═══ Exercise inputs ═══

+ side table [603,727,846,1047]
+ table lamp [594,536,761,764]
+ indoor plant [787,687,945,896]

═══
═══ Exercise inputs ═══

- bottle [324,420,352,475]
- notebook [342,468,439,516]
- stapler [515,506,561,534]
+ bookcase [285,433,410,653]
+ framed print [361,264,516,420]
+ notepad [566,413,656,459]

═══

* What the task asks *
In the listing above, find the line with "side table [603,727,846,1047]" and the line with "indoor plant [787,687,945,896]"; output exactly those lines and all lines between them.

* Result for this exercise *
+ side table [603,727,846,1047]
+ table lamp [594,536,761,764]
+ indoor plant [787,687,945,896]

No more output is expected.